Kadın kimliğinin varoluş biçimini tartışmaya insanın birinci doğanın yetkinleşen evrim halkası, farkına varan evren olduğu tespiti ile başlamak yerinde olur.
Varoluşumuzu doğum tarihimiz, aile tarihimiz, ulus tarihimizin sınırlarını aşan evrenin tarihi ile bağ içinde ele almalıyız.
Ekolojik yıkıma yol açan insan merkezci düşünce, doğa ile olan bağımızın inkarına dayanır.
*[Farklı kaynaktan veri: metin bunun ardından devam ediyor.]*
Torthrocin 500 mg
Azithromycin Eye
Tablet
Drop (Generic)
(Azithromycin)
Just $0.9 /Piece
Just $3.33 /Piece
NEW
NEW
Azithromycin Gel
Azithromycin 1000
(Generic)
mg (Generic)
Doğayı canlı gören animist ve doğal inançlar, insanı mikro kozmos gören felsefeler bu gerçekliği en fazla da kadın bedeni ile özdeşletirmiş, insan-doğa bağı kadın eksenli bir tanıma kavuşmuştur.
İnsanın ikinci doğa, yani toplumsallaşma ile var olabilme şansını yakalamasının farkındalığı da ikinci halkayı oluşturur.
İktidar ideolojileri, doğadan kopmayı ve ardından toplumsallıktan kopmayı insanlaşmanın temel adımları belleterek bu yıkımları meşru kılmışlardır.
Toplumsallık ise bir kadın devrimi olarak şekillenen neolitik toplumda zirve yaparak, kadının ilişki evreninin toplumsallığın kök hücresi olduğunu ortaya koymuştur.
Bu iki doğa dengesi kadın üzerindeki egemenlikle bozunuma uğradığında, bu dengenin kadın doğası üzerinden kurulmasına ihtiyaç vardır.
Önderliğimizin jîneolojî kapsamında “kadının özne-nesne toplamı olarak araştırılması” belirlemesi bu gerçekliği dile getirir.
Kadını yitik kılan uygarlıktan hesap sordukça ekolojik yıkımı, toplum kırımı önleyebilme imkanlarını yaratmış oluruz.